A través de las ventanas del tren, Juan podía ver el paisaje en un viaje de apenas 2 horas desde Valladolid a Madrid. Ya lo decía Isabel la Católica: “…ancha es Castilla…”. Cómodamente sentado a casi 200 kilómetros por hora veía los campos amarillos segados hasta el horizonte, con las roderas de las cosechadoras, las balas de paja distribuidas y cuidadosamente apiladas en cuatro, o en estructuras más grandes y, a veces, las balas de paja eran cilindros recubiertos de plástico blanco revelando otro tipo de cosechadora. El calor se veía, al igual que filas de postes eléctricos en fila con siluetas como de luchadores de sumo que surcaban el paisaje sujetando con sus manos los cables, separando los campos. Y también bosques de pinos abigarrados, oscuros, juntos, los pinos que se habían resistido a hacer “más ancha Castilla”. De vez en cuanto campos de girasoles con el sol a sus espaldas, ponían otro amarillo y el verde en el paisaje. Cultivos diferentes, modernos, que el agricultor que los había plantado defendería a capa y espada en lugar del trigo de toda la vida.

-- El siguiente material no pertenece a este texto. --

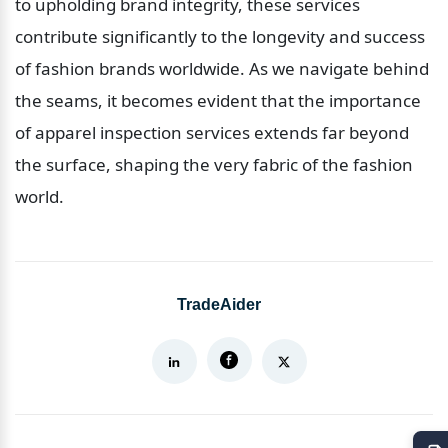
to upholding brand integrity, these services 
contribute significantly to the longevity and success 
of fashion brands worldwide. As we navigate behind 
the seams, it becomes evident that the importance 
of apparel inspection services extends far beyond 
the surface, shaping the very fabric of the fashion 
world.
TradeAider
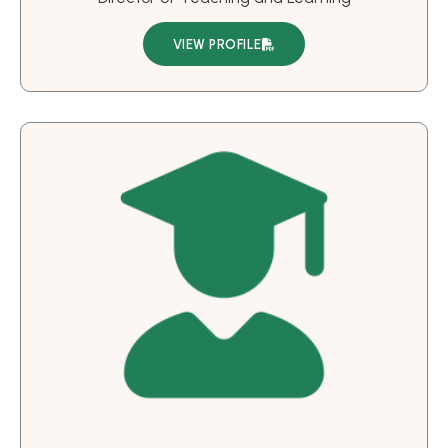
VIEW PROFILE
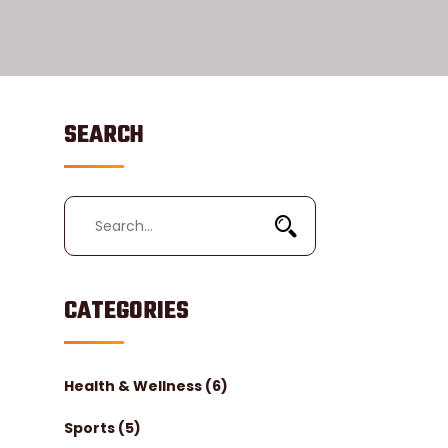
SEARCH
CATEGORIES
Health & Wellness
(6)
Sports
(5)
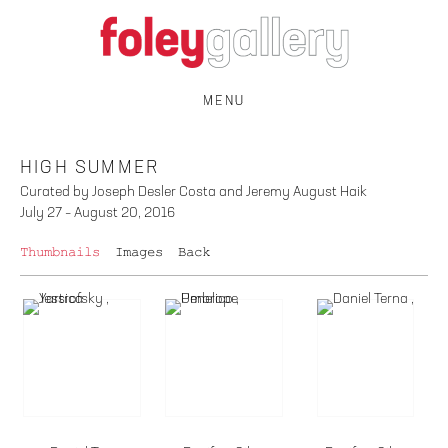
MENU
HIGH SUMMER
Curated by Joseph Desler Costa and Jeremy August Haik
July 27 – August 20, 2016
Thumbnails
Images
Back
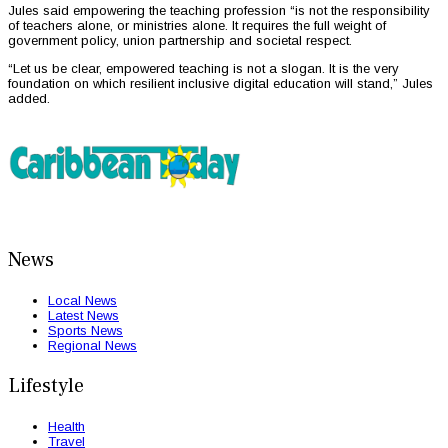
Jules said empowering the teaching profession “is not the responsibility
of teachers alone, or ministries alone. It requires the full weight of
government policy, union partnership and societal respect.
“Let us be clear, empowered teaching is not a slogan. It is the very
foundation on which resilient inclusive digital education will stand,” Jules
added.
News
Local News
Latest News
Sports News
Regional News
Lifestyle
Health
Travel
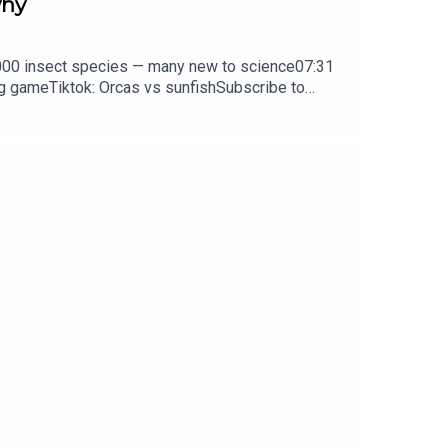
why
0,000 insect species — many new to science07:31
ng gameTiktok: Orcas vs sunfishSubscribe to
y weekday.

Casi todos los pueblos que pasaban delante de sus ojos tenían estructuras como la casa que pintaría un niño, pero alargadas, bajas y descoloridas, con sus ventanas y su depósito de pienso en un extremo para fabricar pollos, una parte importante de la alimentación del mundo. No sabía nada de este negocio, tendría que investigar, pero ahora no estaba de humor para preguntarle a Google. Al reconocer estas estructuras deshabitadas, Juan se acuerda de la película que vio hace poco en el cine fórum de antiguos alumnos del colegio, “Soilent Green”, y de cómo, según la ciencia ficción, el futuro inventaría algo para alimentar la humanidad con la propia humanidad (un alimento fabricado con cadáveres), ¡las vacas locas, vamos! Desde la edad Media los pueblos de Castilla cada día eran más pequeños, pero ahí estaban.

Juan se sorprendió mirando el estuche de arriba, con su violín dentro, y recordaba el día que su madre le llevó al conservatorio en Valladolid. Sintió el orgullo que veía en su cara cuando en todas las reuniones familiares él cogía su violín y empezaba a sacar música.
Su sueldo como músico titular de la orquesta no era muy grande, pero no se quejaba, las cosas estaban muy difíciles y era un afortunado. No cultivaba nada, no trabajaba produciendo nada pero hoy en día se podía vivir de la música. No era como el fútbol, pero pronto podría formar una familia. Una parte de los habitantes del mundo eran como él y no necesitaban hacer nada productivo para ganarse la vida.

En Madrid lo esperaba alguien con un letrero con su nombre. Tras los saludos exentos de simpatía, quien lo llevaba era un profesional, subieron a una furgoneta y el chofer se subió después de cerrar la puerta pata llevarlo al auditorio.